Vietnamese CookbookBếp Việt · The Vietnamese Kitchen

Lịch sử ẩm thực · By era

Vietnam, one dish at a time

Every era of Vietnamese history left something on the table — a technique, an ingredient, a whole dish. This is the timeline you can eat: pick a period, cook what it invented, and taste what changed.

  1. Văn Lang · c. 2000–111 BCE

    Đông Sơn & Văn Lang

    Bronze drums and wet rice. The legend of bánh chưng is set here — a square cake for the earth, and a kitchen already built on rice.

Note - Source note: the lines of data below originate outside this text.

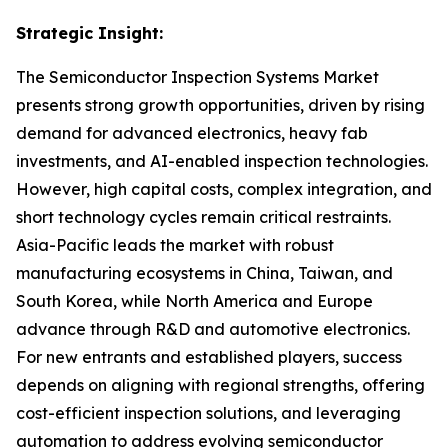
Strategic Insight
:
The Semiconductor Inspection Systems Market
presents strong growth opportunities, driven by rising
demand for advanced electronics, heavy fab
investments, and AI-enabled inspection technologies.
However, high capital costs, complex integration, and
short technology cycles remain critical restraints.
Asia-Pacific leads the market with robust
manufacturing ecosystems in China, Taiwan, and
South Korea, while North America and Europe
advance through R&D and automotive electronics.
For new entrants and established players, success
depends on aligning with regional strengths, offering
cost-efficient inspection solutions, and leveraging
automation to address evolving semiconductor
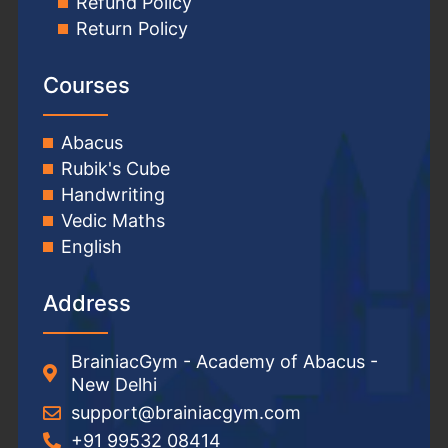
Refund Policy
Return Policy
Courses
Abacus
Rubik's Cube
Handwriting
Vedic Maths
English
Address
BrainiacGym - Academy of Abacus -
New Delhi
support@brainiacgym.com
+91 99532 08414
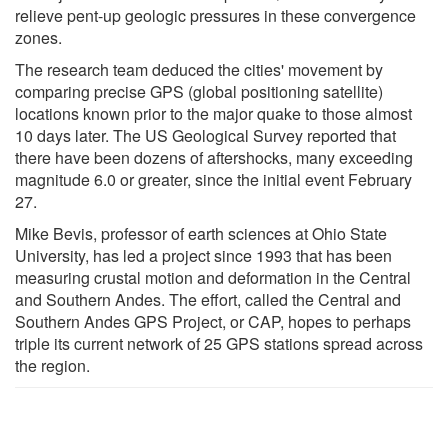
relieve pent-up geologic pressures in these convergence
zones.
The research team deduced the cities' movement by
comparing precise GPS (global positioning satellite)
locations known prior to the major quake to those almost
10 days later. The US Geological Survey reported that
there have been dozens of aftershocks, many exceeding
magnitude 6.0 or greater, since the initial event February
27.
Mike Bevis, professor of earth sciences at Ohio State
University, has led a project since 1993 that has been
measuring crustal motion and deformation in the Central
and Southern Andes. The effort, called the Central and
Southern Andes GPS Project, or CAP, hopes to perhaps
triple its current network of 25 GPS stations spread across
the region.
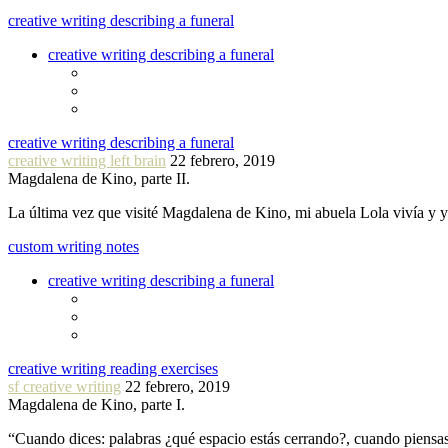
creative writing describing a funeral
creative writing describing a funeral
creative writing describing a funeral
creative writing left brain
22 febrero, 2019
Magdalena de Kino, parte II.
La última vez que visité Magdalena de Kino, mi abuela Lola vivía y
custom writing notes
creative writing describing a funeral
creative writing reading exercises
sf creative writing
22 febrero, 2019
Magdalena de Kino, parte I.
“Cuando dices: palabras ¿qué espacio estás cerrando?, cuando piensa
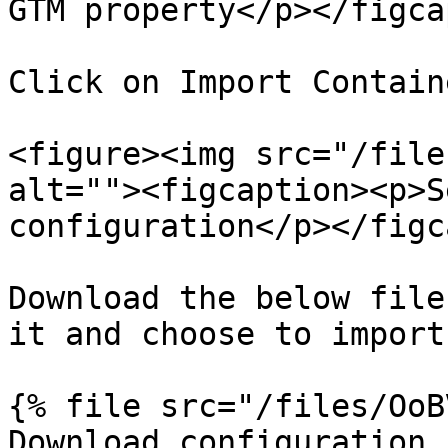
GTM property</p></figca
Click on Import Contain
<figure><img src="/file
alt=""><figcaption><p>S
configuration</p></figc
Download the below file
it and choose to import

{% file src="/files/OoB
Download configuration f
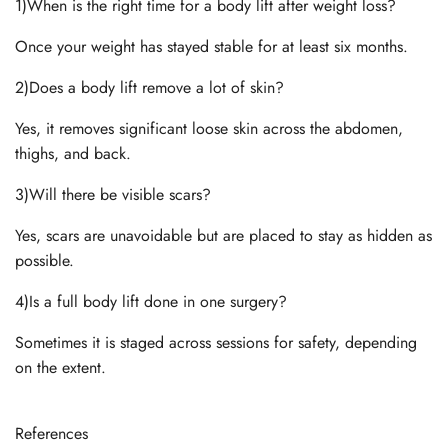
1)When is the right time for a body lift after weight loss?
Once your weight has stayed stable for at least six months.
2)Does a body lift remove a lot of skin?
Yes, it removes significant loose skin across the abdomen,
thighs, and back.
3)Will there be visible scars?
Yes, scars are unavoidable but are placed to stay as hidden as
possible.
4)Is a full body lift done in one surgery?
Sometimes it is staged across sessions for safety, depending
on the extent.
References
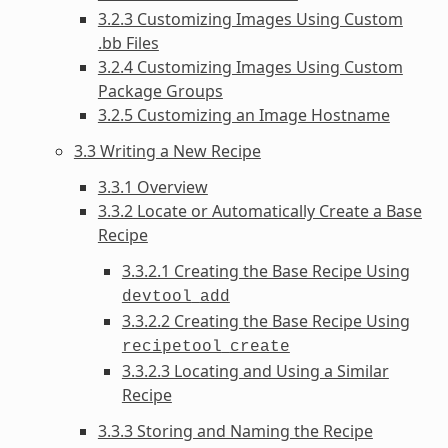
3.2.3 Customizing Images Using Custom
.bb Files
3.2.4 Customizing Images Using Custom
Package Groups
3.2.5 Customizing an Image Hostname
3.3 Writing a New Recipe
3.3.1 Overview
3.3.2 Locate or Automatically Create a Base
Recipe
3.3.2.1 Creating the Base Recipe Using
devtool
add
3.3.2.2 Creating the Base Recipe Using
recipetool
create
3.3.2.3 Locating and Using a Similar
Recipe
3.3.3 Storing and Naming the Recipe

  2. Bắc thuộc · 111 BCE–938 CE

    The Chinese Millennium

    A thousand years of northern rule leave the wok, chopsticks, noodles, and soy — and a stubborn kitchen that keeps its fish sauce.

  3. Lý–Trần · 1009–1400

    Lý & Trần

    Thăng Long is founded and Buddhism sets the table: temple vegetarian cooking, tofu, and the first golden age of the capital’s food.

  4. Nhà Lê · 1428–1789

    The Lê Dynasty

    Villages codify their crafts — fish sauce towns, noodle villages, rice wine — and the south opens, one settler kitchen at a time.

  5. Nhà Nguyễn · 1802–1883

    Nguyễn & the Huế Court

    The last dynasty eats in miniature: dozens of small, exacting dishes a meal. Huế’s entire cuisine is the court’s homework.

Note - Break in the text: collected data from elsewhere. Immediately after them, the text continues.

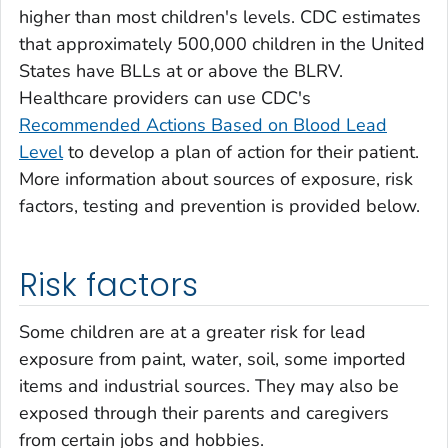
higher than most children's levels. CDC estimates
that approximately 500,000 children in the United
States have BLLs at or above the BLRV.
Healthcare providers can use CDC's
Recommended Actions Based on Blood Lead
Level
to develop a plan of action for their patient.
More information about sources of exposure, risk
factors, testing and prevention is provided below.
Risk factors
Some children are at a greater risk for lead
exposure from paint, water, soil, some imported
items and industrial sources. They may also be
exposed through their parents and caregivers
from certain jobs and hobbies.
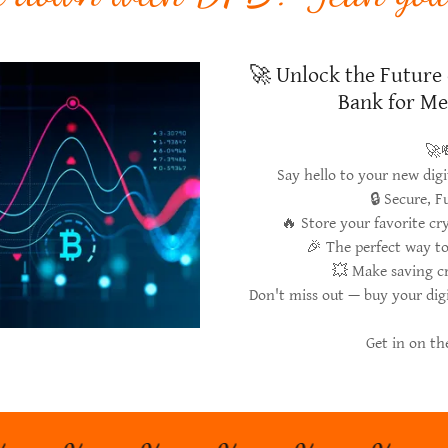
🚀 Unlock the Future 
Bank for Me
🚀
Say hello to your new dig
🔒 Secure, 
🔥 Store your favorite c
🎉 The perfect way t
💥 Make saving c
Don't miss out — buy your dig
Get in on t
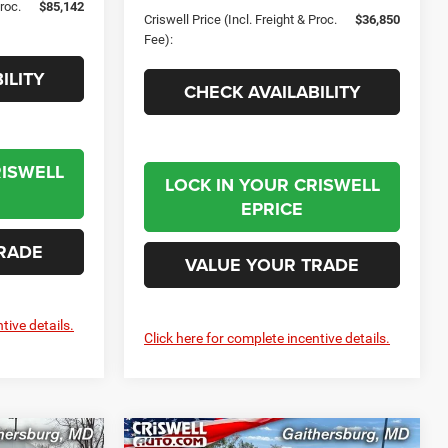
Proc.
$85,142
Criswell Price (Incl. Freight & Proc.
$36,850
Fee):
ILITY
CHECK AVAILABILITY
RISWELL
LOCK IN YOUR CRISWELL
EPRICE
RADE
VALUE YOUR TRADE
tive details.
Click here for complete incentive details.
Compare Vehicle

  6. Pháp thuộc · 1883–1945

    French Indochina

    The baguette becomes bánh mì, coffee meets condensed milk, and phở walks out of the Red River Delta into history.

  7. Chia cắt · 1945–1975

    Partition & War

    A divided country cooks two ways: northern restraint and southern abundance — and a million northern cooks carry phở south in 1954.

  8. Bao cấp · 1975–1986

    The Subsidy Era

    Ration books and ingenuity. The dishes of thời bao cấp are scarcity cooking — and the nostalgia of a generation.

  9. Đổi Mới · 1986–2008

    Đổi Mới

    The market reopens and the sidewalk fills: street food becomes a renaissance, and the world starts flying in for a bowl of soup.

  10. Hải ngoại · 1975–present

    The Diaspora & Today

    Little Saigons from Orange County to Paris keep the flame — and send back bánh mì fusions, broken-rice empires, and pride.